Please direct all resume submissions to QuantTalentASIA@mlp.com and reference REQ-30162 as the subject.
Job Specification: Quant Research Engineer
Preferred Candidate Profile
• Top-tier academic background from a globally top-20 university (e.g., MIT, Harvard, Princeton, Stanford, Caltech)
• PhD-level training in Computer Science, Engineering, Physics, Mathematics, or Statistics preferred
• Gold medal in a national or international olympiad (IMO, CMO, IOI, NOI, IPhO, CPhO) strongly preferred
• Prior experience at a top-tier quantitative trading firm or a leading AI/technology company preferred
• Demonstrated passion for applying AI — candidates who have built LLM-powered tools into their own research or engineering workflow stand out
Key Responsibilities
Core Infrastructure Ownership:
• Design, build, and maintain the firm’s core quant pipelines, data infrastructure, and research and production compute environments.
• Ensure the reliability, scalability, and performance of critical systems central to our research and trading activities.
• Drive the architectural vision for our next-generation data and compute platform — including how AI-native capabilities (LLM services, agentic workflows, retrieval infrastructure) are embedded into the research stack.
Collaboration & Integration:
• Partner directly with Quantitative Researchers and other development teams to understand their requirements and integrate new components into the core infrastructure.
• Act as a central point of expertise, facilitating the seamless flow of data and computation across teams and systems.
• Identify where AI can accelerate the research process — from literature ingestion and data exploration to signal prototyping — and build the tooling that makes it routine.
• Establish and enforce rigorous standards for system design, code quality, testing, and deployment.

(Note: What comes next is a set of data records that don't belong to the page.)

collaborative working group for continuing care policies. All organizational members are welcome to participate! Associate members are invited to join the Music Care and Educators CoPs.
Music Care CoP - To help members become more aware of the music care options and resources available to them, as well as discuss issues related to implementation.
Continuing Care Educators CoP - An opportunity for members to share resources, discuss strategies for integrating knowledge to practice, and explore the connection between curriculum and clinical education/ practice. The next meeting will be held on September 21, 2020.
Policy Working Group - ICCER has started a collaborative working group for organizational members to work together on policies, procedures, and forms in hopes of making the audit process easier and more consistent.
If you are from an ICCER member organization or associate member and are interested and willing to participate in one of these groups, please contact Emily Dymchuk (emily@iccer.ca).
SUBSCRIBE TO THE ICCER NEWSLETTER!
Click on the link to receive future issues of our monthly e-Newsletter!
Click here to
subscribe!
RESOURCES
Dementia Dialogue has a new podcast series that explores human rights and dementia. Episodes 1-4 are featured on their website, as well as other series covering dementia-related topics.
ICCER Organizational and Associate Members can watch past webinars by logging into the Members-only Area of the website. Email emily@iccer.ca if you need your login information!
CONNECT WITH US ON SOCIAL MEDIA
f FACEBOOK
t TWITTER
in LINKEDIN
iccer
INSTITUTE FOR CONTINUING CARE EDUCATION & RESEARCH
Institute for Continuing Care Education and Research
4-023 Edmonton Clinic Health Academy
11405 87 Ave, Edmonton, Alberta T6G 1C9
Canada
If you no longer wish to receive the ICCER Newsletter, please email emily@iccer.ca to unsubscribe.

DevOps & AI-Augmented Operations:
• Own the deployment, monitoring, and operational health of production and research systems.
• Implement robust observability, logging, and alerting frameworks; apply AI-assisted techniques (automated log analysis, anomaly detection, intelligent incident triage) to raise the bar on reliability.

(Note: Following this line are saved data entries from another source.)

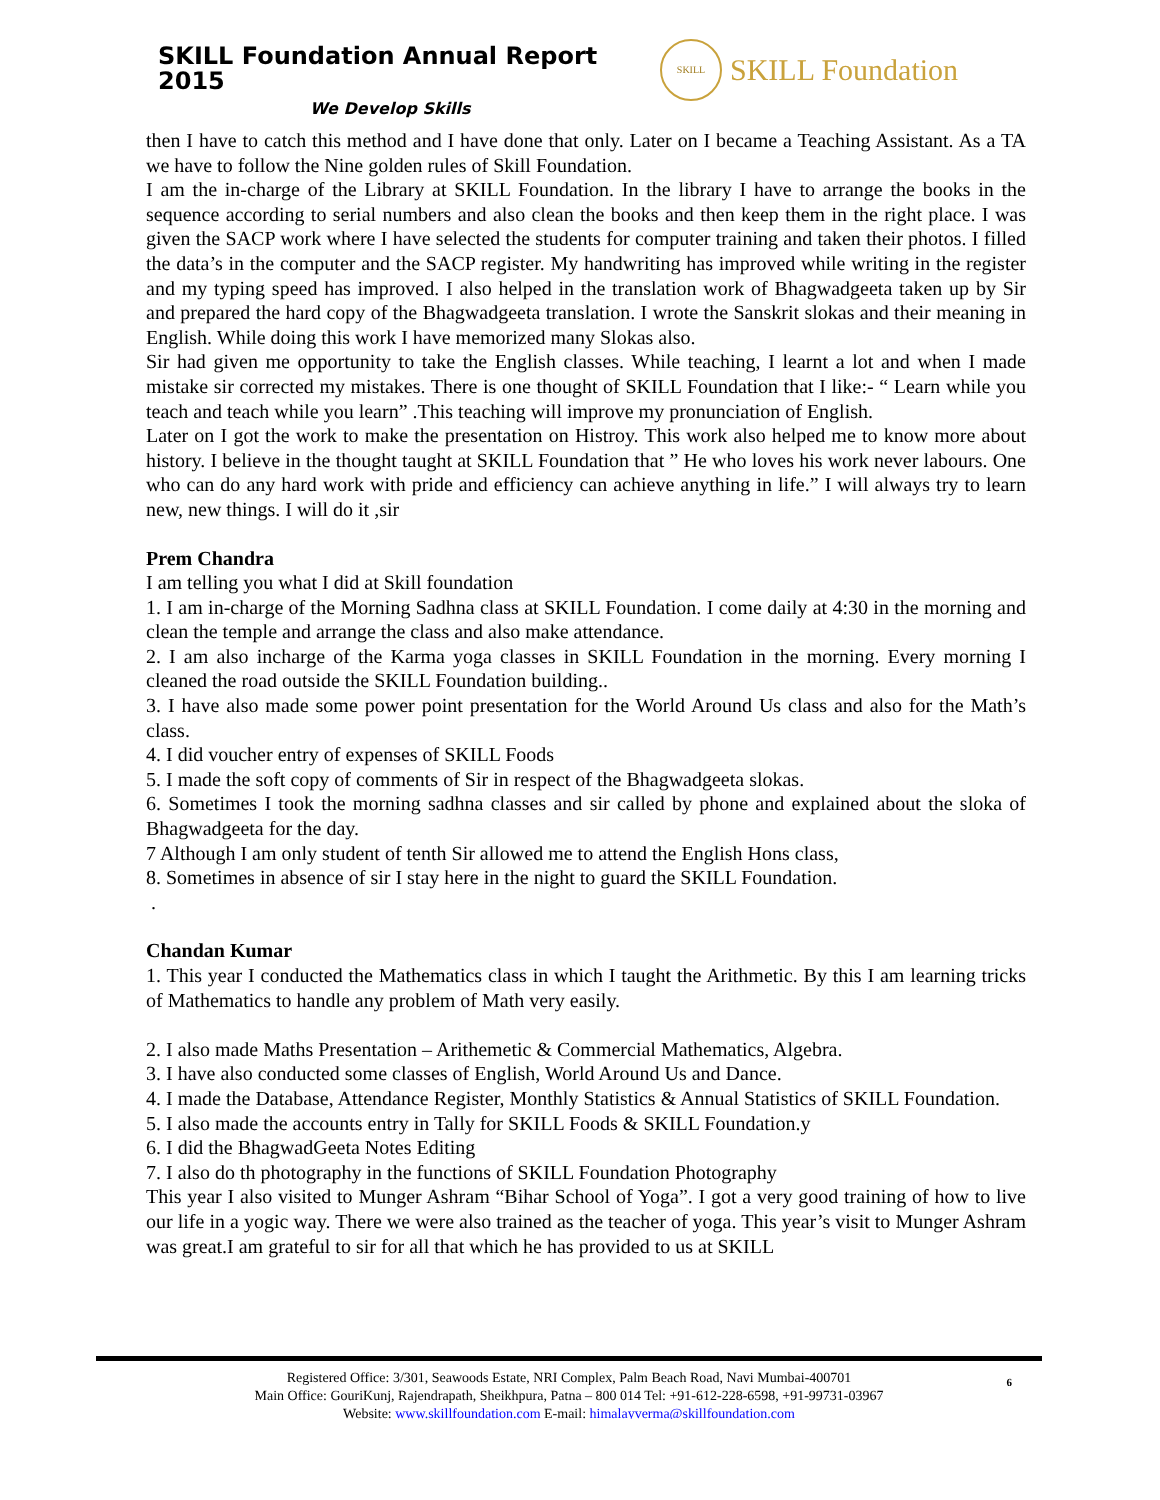SKILL Foundation Annual Report 2015
We Develop Skills
SKILL
SKILL Foundation
then I have to catch this method and I have done that only. Later on I became a Teaching Assistant. As a TA we have to follow the Nine golden rules of Skill Foundation.
I am the in-charge of the Library at SKILL Foundation. In the library I have to arrange the books in the sequence according to serial numbers and also clean the books and then keep them in the right place. I was given the SACP work where I have selected the students for computer training and taken their photos. I filled the data’s in the computer and the SACP register. My handwriting has improved while writing in the register and my typing speed has improved. I also helped in the translation work of Bhagwadgeeta taken up by Sir and prepared the hard copy of the Bhagwadgeeta translation. I wrote the Sanskrit slokas and their meaning in English. While doing this work I have memorized many Slokas also.
Sir had given me opportunity to take the English classes. While teaching, I learnt a lot and when I made mistake sir corrected my mistakes. There is one thought of SKILL Foundation that I like:- “ Learn while you teach and teach while you learn” .This teaching will improve my pronunciation of English.
Later on I got the work to make the presentation on Histroy. This work also helped me to know more about history. I believe in the thought taught at SKILL Foundation that ” He who loves his work never labours. One who can do any hard work with pride and efficiency can achieve anything in life.” I will always try to learn new, new things. I will do it ,sir
Prem Chandra
I am telling you what I did at Skill foundation
1. I am in-charge of the Morning Sadhna class at SKILL Foundation. I come daily at 4:30 in the morning and clean the temple and arrange the class and also make attendance.
2. I am also incharge of the Karma yoga classes in SKILL Foundation in the morning. Every morning I cleaned the road outside the SKILL Foundation building..
3. I have also made some power point presentation for the World Around Us class and also for the Math’s class.
4. I did voucher entry of expenses of SKILL Foods
5. I made the soft copy of comments of Sir in respect of the Bhagwadgeeta slokas.
6. Sometimes I took the morning sadhna classes and sir called by phone and explained about the sloka of Bhagwadgeeta for the day.
7 Although I am only student of tenth Sir allowed me to attend the English Hons class,
8. Sometimes in absence of sir I stay here in the night to guard the SKILL Foundation.
.
Chandan Kumar
1. This year I conducted the Mathematics class in which I taught the Arithmetic. By this I am learning tricks of Mathematics to handle any problem of Math very easily.
2. I also made Maths Presentation – Arithemetic & Commercial Mathematics, Algebra.
3. I have also conducted some classes of English, World Around Us and Dance.
4. I made the Database, Attendance Register, Monthly Statistics & Annual Statistics of SKILL Foundation.
5. I also made the accounts entry in Tally for SKILL Foods & SKILL Foundation.y
6. I did the BhagwadGeeta Notes Editing
7. I also do th photography in the functions of SKILL Foundation Photography
This year I also visited to Munger Ashram “Bihar School of Yoga”. I got a very good training of how to live our life in a yogic way. There we were also trained as the teacher of yoga. This year’s visit to Munger Ashram was great.I am grateful to sir for all that which he has provided to us at SKILL
6 Registered Office: 3/301, Seawoods Estate, NRI Complex, Palm Beach Road, Navi Mumbai-400701
Main Office: GouriKunj, Rajendrapath, Sheikhpura, Patna – 800 014 Tel: +91-612-228-6598, +91-99731-03967
Website: www.skillfoundation.com E-mail: himalayverma@skillfoundation.com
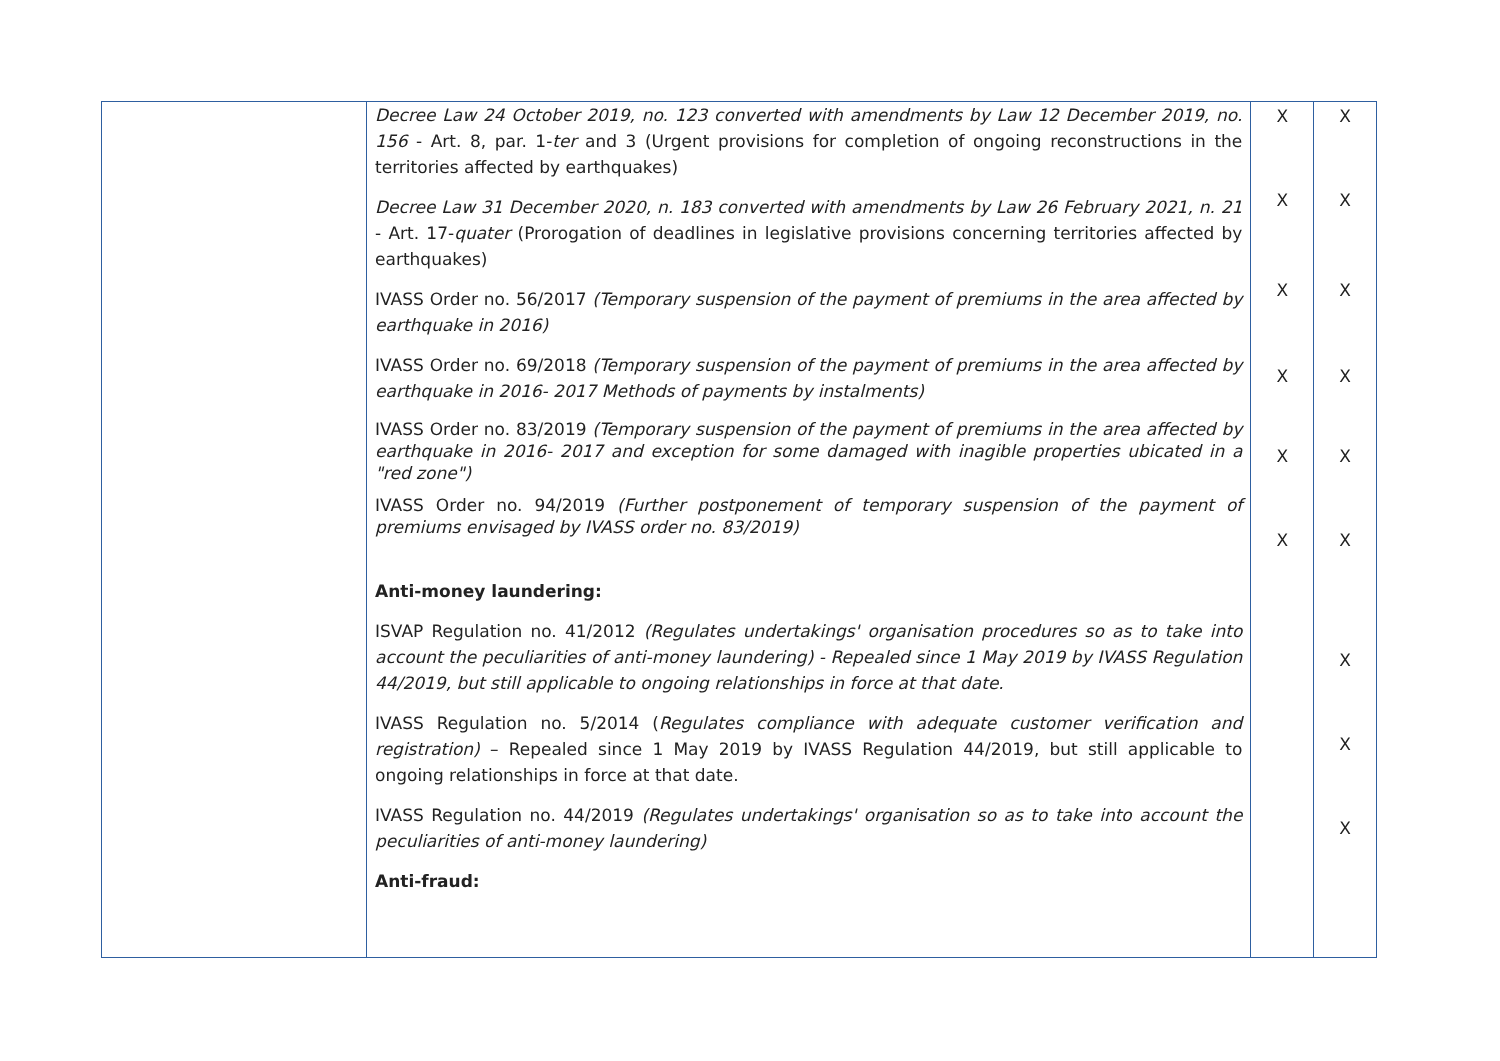| | Decree Law 24 October 2019, no. 123 converted with amendments by Law 12 December 2019, no. 156 - Art. 8, par. 1- ter and 3 (Urgent provisions for completion of ongoing reconstructions in the territories affected by earthquakes) Decree Law 31 December 2020, n. 183 converted with amendments by Law 26 February 2021, n. 21 - Art. 17- quater (Prorogation of deadlines in legislative provisions concerning territories affected by earthquakes) IVASS Order no. 56/2017 (Temporary suspension of the payment of premiums in the area affected by earthquake in 2016) IVASS Order no. 69/2018 (Temporary suspension of the payment of premiums in the area affected by earthquake in 2016- 2017 Methods of payments by instalments) IVASS Order no. 83/2019 (Temporary suspension of the payment of premiums in the area affected by earthquake in 2016- 2017 and exception for some damaged with inagible properties ubicated in a "red zone") IVASS Order no. 94/2019 (Further postponement of temporary suspension of the payment of premiums envisaged by IVASS order no. 83/2019) Anti-money laundering: ISVAP Regulation no. 41/2012 (Regulates undertakings' organisation procedures so as to take into account the peculiarities of anti-money laundering) - Repealed since 1 May 2019 by IVASS Regulation 44/2019, but still applicable to ongoing relationships in force at that date. IVASS Regulation no. 5/2014 ( Regulates compliance with adequate customer verification and registration) – Repealed since 1 May 2019 by IVASS Regulation 44/2019, but still applicable to ongoing relationships in force at that date. IVASS Regulation no. 44/2019 (Regulates undertakings' organisation so as to take into account the peculiarities of anti-money laundering) Anti-fraud: | X X X X X X | X X X X X X X X X |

• Drive infrastructure-as-code practices and automate operational workflows, leveraging AI coding agents and LLM tooling where they demonstrably improve velocity and quality.
Qualifications & Experience
• 3–5 years of professional experience in a quantitative development role, focused on building and maintaining quantitative research and production pipelines. Alternatively, significant engineering experience in a fast-paced startup — or strong hands-on AI/LLM engineering experience (building production LLM applications, agentic systems, or AI-powered developer
tooling) — with demonstrated ownership of complex infrastructure will be considered in lieu of direct quant experience.

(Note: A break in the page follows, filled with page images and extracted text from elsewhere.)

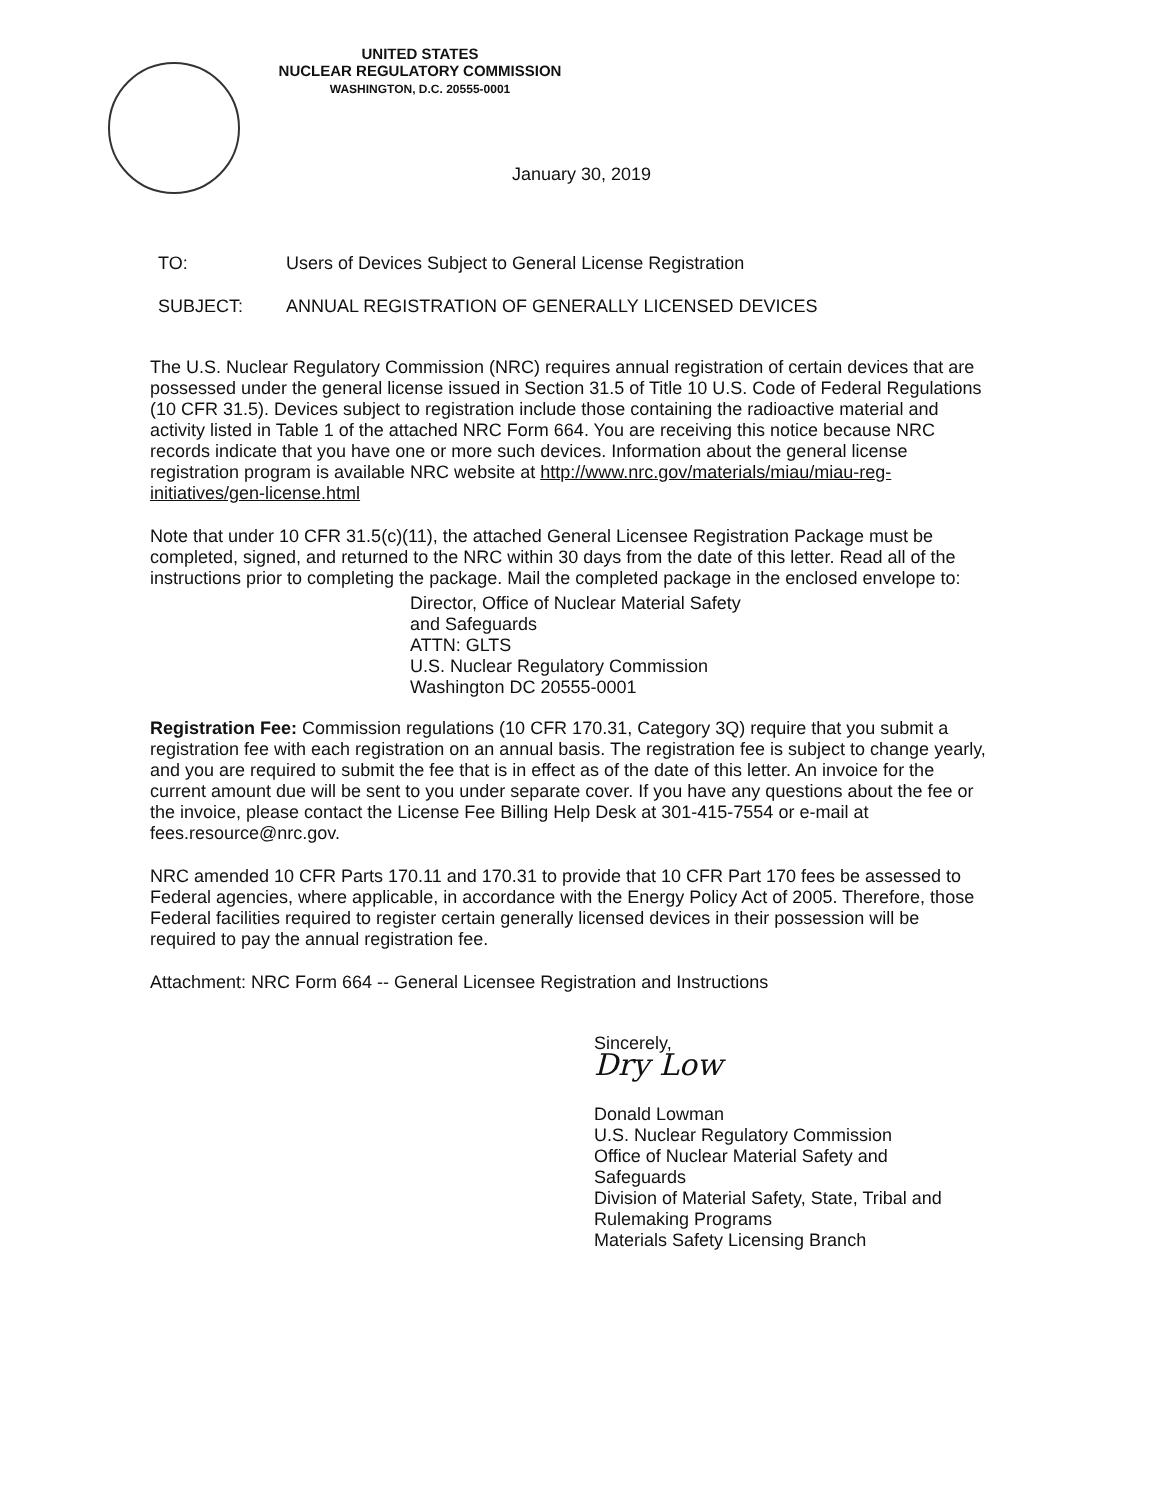UNITED STATES
NUCLEAR REGULATORY COMMISSION
WASHINGTON, D.C. 20555-0001
January 30, 2019
TO: Users of Devices Subject to General License Registration
SUBJECT: ANNUAL REGISTRATION OF GENERALLY LICENSED DEVICES
The U.S. Nuclear Regulatory Commission (NRC) requires annual registration of certain devices that are possessed under the general license issued in Section 31.5 of Title 10 U.S. Code of Federal Regulations (10 CFR 31.5). Devices subject to registration include those containing the radioactive material and activity listed in Table 1 of the attached NRC Form 664. You are receiving this notice because NRC records indicate that you have one or more such devices. Information about the general license registration program is available NRC website at http://www.nrc.gov/materials/miau/miau-reg-initiatives/gen-license.html
Note that under 10 CFR 31.5(c)(11), the attached General Licensee Registration Package must be completed, signed, and returned to the NRC within 30 days from the date of this letter. Read all of the instructions prior to completing the package. Mail the completed package in the enclosed envelope to:
Director, Office of Nuclear Material Safety
and Safeguards
ATTN: GLTS
U.S. Nuclear Regulatory Commission
Washington DC 20555-0001
Registration Fee: Commission regulations (10 CFR 170.31, Category 3Q) require that you submit a registration fee with each registration on an annual basis. The registration fee is subject to change yearly, and you are required to submit the fee that is in effect as of the date of this letter. An invoice for the current amount due will be sent to you under separate cover. If you have any questions about the fee or the invoice, please contact the License Fee Billing Help Desk at 301-415-7554 or e-mail at fees.resource@nrc.gov.
NRC amended 10 CFR Parts 170.11 and 170.31 to provide that 10 CFR Part 170 fees be assessed to Federal agencies, where applicable, in accordance with the Energy Policy Act of 2005. Therefore, those Federal facilities required to register certain generally licensed devices in their possession will be required to pay the annual registration fee.
Attachment: NRC Form 664 -- General Licensee Registration and Instructions
Sincerely,
Dry Low
Donald Lowman
U.S. Nuclear Regulatory Commission
Office of Nuclear Material Safety and
Safeguards
Division of Material Safety, State, Tribal and
Rulemaking Programs
Materials Safety Licensing Branch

• Proven, end-to-end ownership of a significant piece of trading, research, high-performance, or AI infrastructure.
• Deep expertise in modern C++ and Python in a high-performance computing context.
• Demonstrable experience with large-scale data infrastructure (e.g., real-time/streaming and historical tick data).
• Strong background in cloud computing (AWS, GCP, or Azure) and parallel computing paradigms.
Hard Skills & Technical Knowledge:
• Broad knowledge of the technology landscape and the judgment to select the right tool for the problem (e.g., KDB+, Apache Spark, Dask, Redis).
• Practical experience applying LLMs and agentic workflows to real engineering or research problems — LLM APIs, agent frameworks, retrieval-augmented generation, and structured output pipelines — with sound judgment about where AI adds value and where determinism must be preserved.
• Proficiency with different database designs — SQL, NoSQL, and distributed file systems.
• Experience with containerization and orchestration technologies (Docker, Kubernetes).
• Strong experience with DevOps practices: infrastructure-as-code (Terraform, CloudFormation), CI/CD pipelines (GitHub Actions, GitLab CI), and system observability — including familiarity with AI-assisted operations tooling.
Soft Skills:
• Exceptional Logical & Reflective Thinking: Ability to deconstruct complex problems and design elegant, effective solutions.
• Proactive Collaboration: A team player who thrives in a collaborative environment and builds strong partnerships.
• High Integrity: Takes initiative and ownership of projects, upholding rigorous ethical standards in handling sensitive data and models.
• Growth Mindset: Innate curiosity and commitment to continuous improvement — including genuine enthusiasm for the rapidly evolving AI landscape and a track record of adopting new tools ahead of the curve.
• Superb Communication: Can articulate complex technical concepts to both technical and non-technical stakeholders.